SCILS/DIMACS Monitoring Message Streams Seminar Series

Title: Thresholding Support Vector Machines for Text Classification

Speaker: James Shanahan, Clairvoyance Corporation

Date: December 11, 2003 3:00pm

Location: DIMACS Center, CoRE Bldg, Room 433, Rutgers University, Busch Campus, Piscataway, NJ


Support vector machine (SVM) learning algorithms focus on finding the hyperplane that best separates positive and negative learning examples. By "best", we mean the hyperplane that maximizes the margin (the distance from the separating hyperplane to the nearest examples) since this criterion provides a good upper bound of the generalization error. When applied to the practical problem of text classification, commonly used learning algorithms produce SVMs with excellent precision but poor recall. In my talk, I will briefly review various relaxation approaches that have been proposed to counter this poor recall. Then, I will present two new threshold relaxation algorithms that I have developed recently which boost the performance of baseline SVMs by at least 20% for standard information retrieval measures.

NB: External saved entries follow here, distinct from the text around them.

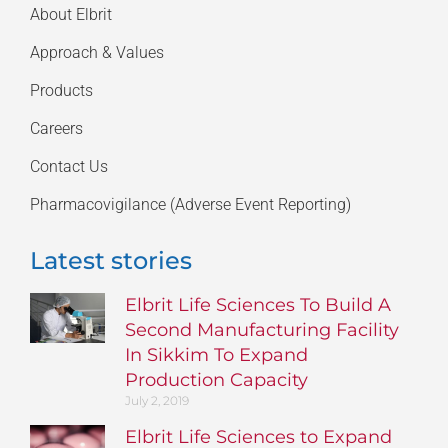
About Elbrit
Approach & Values
Products
Careers
Contact Us
Pharmacovigilance (Adverse Event Reporting)
Latest stories
Elbrit Life Sciences To Build A
Second Manufacturing Facility
In Sikkim To Expand
Production Capacity
July 2, 2019
Elbrit Life Sciences to Expand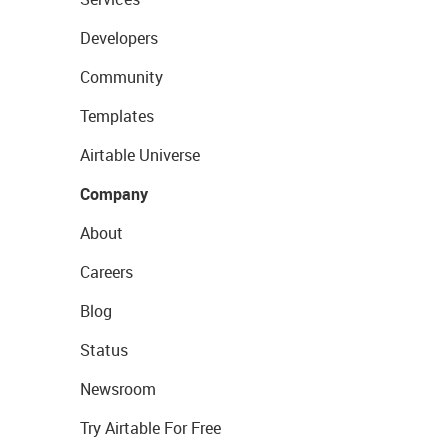
Developers
Community
Templates
Airtable Universe
Company
About
Careers
Blog
Status
Newsroom
Try Airtable For Free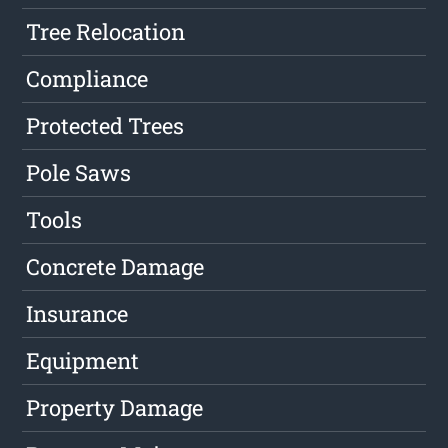
Tree Relocation
Compliance
Protected Trees
Pole Saws
Tools
Concrete Damage
Insurance
Equipment
Property Damage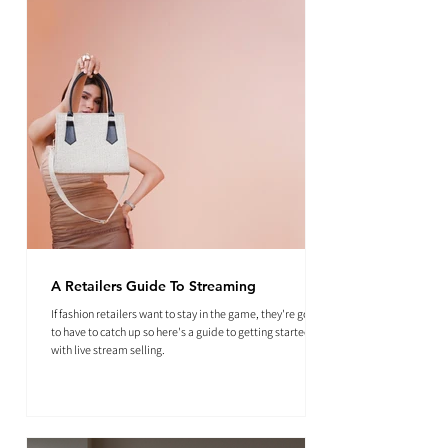
A Retailers Guide To Streaming
If fashion retailers want to stay in the game, they're going
to have to catch up so here's a guide to getting started
with live stream selling.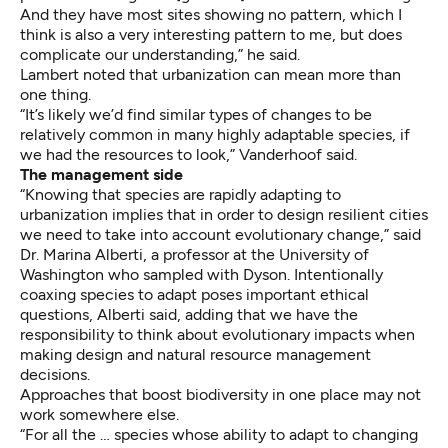
And they have most sites showing no pattern, which I
think is also a very interesting pattern to me, but does
complicate our understanding,” he said.
Lambert noted that urbanization can mean more than
one thing.
“It’s likely we’d find similar types of changes to be
relatively common in many highly adaptable species, if
we had the resources to look,” Vanderhoof said.
The management side
“Knowing that species are rapidly adapting to
urbanization implies that in order to design resilient cities
we need to take into account evolutionary change,” said
Dr. Marina Alberti, a professor at the University of
Washington who sampled with Dyson. Intentionally
coaxing species to adapt poses important ethical
questions, Alberti said, adding that we have the
responsibility to think about evolutionary impacts when
making design and natural resource management
decisions.
Approaches that boost biodiversity in one place may not
work somewhere else.
“For all the … species whose ability to adapt to changing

I will also overview ongoing work in the area of opinion mining, and the "stunning cluster" hypothesis for automatic query expansion.

Bio for James Shanahan

Dr. James G. Shanahan is Senior Research Scientist at Clairvoyance Corporation where he heads the Filtering and Machine Learning Group. At Clairvoyance Corp, he is actively involved in developing cutting-edge information management systems that harness information retrieval, linguistics, text/data mining and machine learning. Prior to joining Clairvoyance, he was a research scientist at Xerox Research Center Europe (XRCE), Grenoble, France, where, as a member of the Co-ordination Technologies Group, he developed and patented new document-centric approaches to information access (known as Document Souls). Before joining Xerox, he completed his PhD in 1998 at the University of Bristol in probabilistic fuzzy approaches to machine learning. He has extensive industrial experience both at the AI group at Mitsubishi in Tokyo, Japan, and at the satellite-scheduling group of the Iridium project at Motorola, Phoenix, AZ (over 5 years).